Há projectos de percepção e fruição imediata, com os quais todos se podem identificar, e também projectos que nos pedem abandono – como as atmosferas musicais de Di-Ga-Ba. Por outro lado, também há trabalhos que re:querem a concentração do público, uma observação e audição participativas e atentas, como é o caso dos vídeos de André Uerba, e a performance de Bárbara Fonseca e Telma Santos.
Se há materiais, objectos, sons e corpos que procuram o confronto-choque, há também um grupo de artistas que aposta em jogos de ambiguidades e justaposições de diversas realidades. Assim, assistimos à construção de ficções, mundos e personagens, como na performance Segura-te ao meu sofá e À prova de fogo e de bala (Ai! A Super-Artista incógnita). Brincar com o efémero é a premissa de base da escultura-instalação de Maria José Correia. Um trabalho feito em pão, que perturba assim o conceito de escultura como arte produtora de objectos eternos.

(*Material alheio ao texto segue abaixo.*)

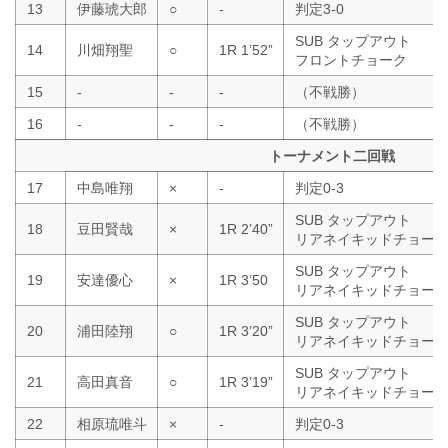
13
伊藤琥大郎
○
-
判定3-0
SUB タップアウト
14
川畑翔聖
○
1R 1’52”
フロントチョーク
15
-
-
-
（不戦勝）
16
-
-
-
（不戦勝）
トーナメント二回戦
17
中島唯翔
×
-
判定0-3
SUB タップアウト
18
豆田賢哉
×
1R 2’40”
リアネイキッドチョー
SUB タップアウト
19
安達優心
×
1R 3’50
リアネイキッドチョー
SUB タップアウト
20
浦田陸翔
○
1R 3’20”
リアネイキッドチョー
SUB タップアウト
21
高田真音
○
1R 3’19”
リアネイキッドチョー
22
相原琉唯斗
×
-
判定0-3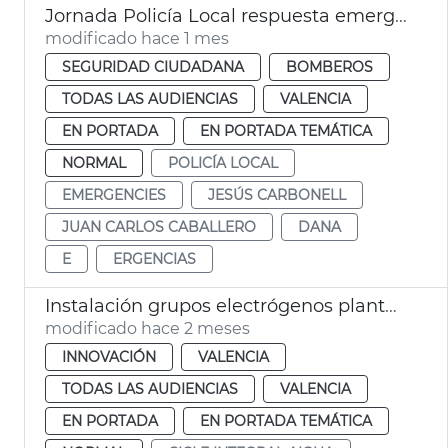
Jornada Policía Local respuesta emergencias València
modificado hace 1 mes
SEGURIDAD CIUDADANA
BOMBEROS
TODAS LAS AUDIENCIAS
VALENCIA
EN PORTADA
EN PORTADA TEMÁTICA
NORMAL
POLICÍA LOCAL
EMERGENCIES
JESÚS CARBONELL
JUAN CARLOS CABALLERO
DANA
E
ERGENCIAS
Instalación grupos electrógenos plantas potabilizadoras Presa Realó València
modificado hace 2 meses
INNOVACIÓN
VALENCIA
TODAS LAS AUDIENCIAS
VALENCIA
EN PORTADA
EN PORTADA TEMÁTICA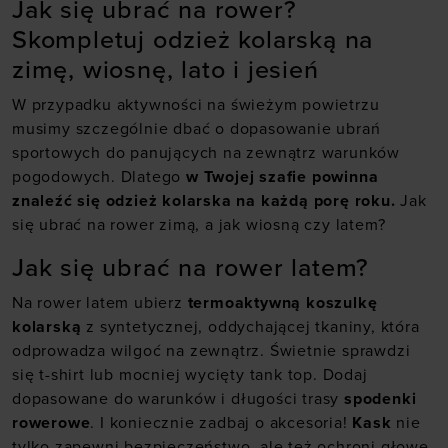
Jak się ubrać na rower?
Skompletuj odzież kolarską na
zimę, wiosnę, lato i jesień
W przypadku aktywności na świeżym powietrzu
musimy szczególnie dbać o dopasowanie ubrań
sportowych do panujących na zewnątrz warunków
pogodowych. Dlatego
w Twojej szafie powinna
znaleźć się odzież kolarska na każdą porę roku.
Jak
się ubrać na rower zimą, a jak wiosną czy latem?
Jak się ubrać na rower latem?
Na rower latem ubierz
termoaktywną koszulkę
kolarską
z syntetycznej, oddychającej tkaniny, która
odprowadza wilgoć na zewnątrz. Świetnie sprawdzi
się t-shirt lub mocniej wycięty tank top. Dodaj
dopasowane do warunków i długości trasy
spodenki
rowerowe
. I koniecznie zadbaj o akcesoria!
Kask
nie
tylko zapewni bezpieczeństwo, ale też ochroni głowę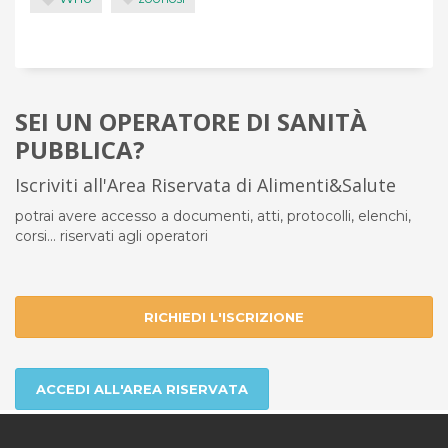
SEI UN OPERATORE DI SANITÀ
PUBBLICA?
Iscriviti all'Area Riservata di Alimenti&Salute
potrai avere accesso a documenti, atti, protocolli, elenchi,
corsi... riservati agli operatori
RICHIEDI L'ISCRIZIONE
ACCEDI ALL'AREA RISERVATA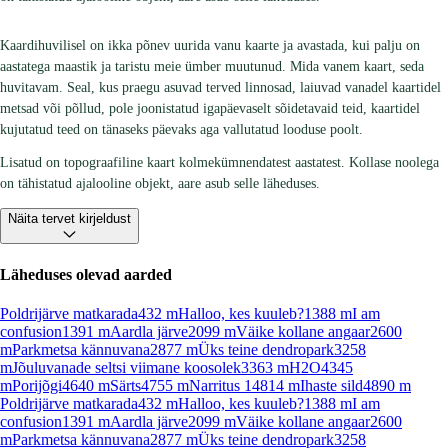
Kaardihuvilisel on ikka põnev uurida vanu kaarte ja avastada, kui palju on
aastatega maastik ja taristu meie ümber muutunud. Mida vanem kaart, seda
huvitavam. Seal, kus praegu asuvad terved linnosad, laiuvad vanadel kaartidel
metsad või põllud, pole joonistatud igapäevaselt sõidetavaid teid, kaartidel
kujutatud teed on tänaseks päevaks aga vallutatud looduse poolt.
Lisatud on topograafiline kaart kolmekümnendatest aastatest. Kollase noolega
on tähistatud ajalooline objekt, aare asub selle läheduses.
Näita tervet kirjeldust
Läheduses olevad aarded
Poldrijärve matkarada
432
m
Halloo, kes kuuleb?
1388
m
I am
confusion
1391
m
Aardla järve
2099
m
Väike kollane angaar
2600
m
Parkmetsa kännuvana
2877
m
Üks teine dendropark
3258
m
Jõuluvanade seltsi viimane koosolek
3363
m
H2O
4345
m
Porijõgi
4640
m
Särts
4755
m
Narritus 1
4814
m
Ihaste sild
4890
m
Poldrijärve matkarada
432
m
Halloo, kes kuuleb?
1388
m
I am
confusion
1391
m
Aardla järve
2099
m
Väike kollane angaar
2600
m
Parkmetsa kännuvana
2877
m
Üks teine dendropark
3258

Assim, o programa de Movimento Arriscado desdobra-se em projectos cujas premissas são criar algo de novo, partindo de regras pré-estabelecidas, libertas do passado e de pré-determinações, sem caminhos já percorridos, procurando novas formas de espontaneidade.
Dois são os palcos onde o Movimento Arriscado tem lugar: o Convento dos Remédios e os Antigos Celeiros da EPAC. O primeiro, votado à arqueologia, é um espaço ainda por explorar pela arte contemporânea e cheio de possibilidades para a criação artística. O segundo, já conhecido pelas gerações mais jovens, é apresentado com uma imagem re:novada. Graças à colaboração entre os agentes artísticos com base no Espaço Celeiros – PédeXumbo, A Bruxa Teatro, Festival Escrita na Paisagem e Pachamama – todo o bloco, os edifícios, e a área circundante acolheram projectos de performance, música, vídeo, instalação, e CE-LE-BRA-ÇÃO! Movimento Arriscado é tudo isto e muito mais: um movimento fluido, irrequieto, irreprimível, imparável e sempre no fio na navalha.
Vivemos num caldeirão de referências. E nem por isso precisamos de sucumbir, pois há sempre uma maneira de seguir em frente. Cada um destes projectos procura o seu caminho, e é isso que aqui nos mostram.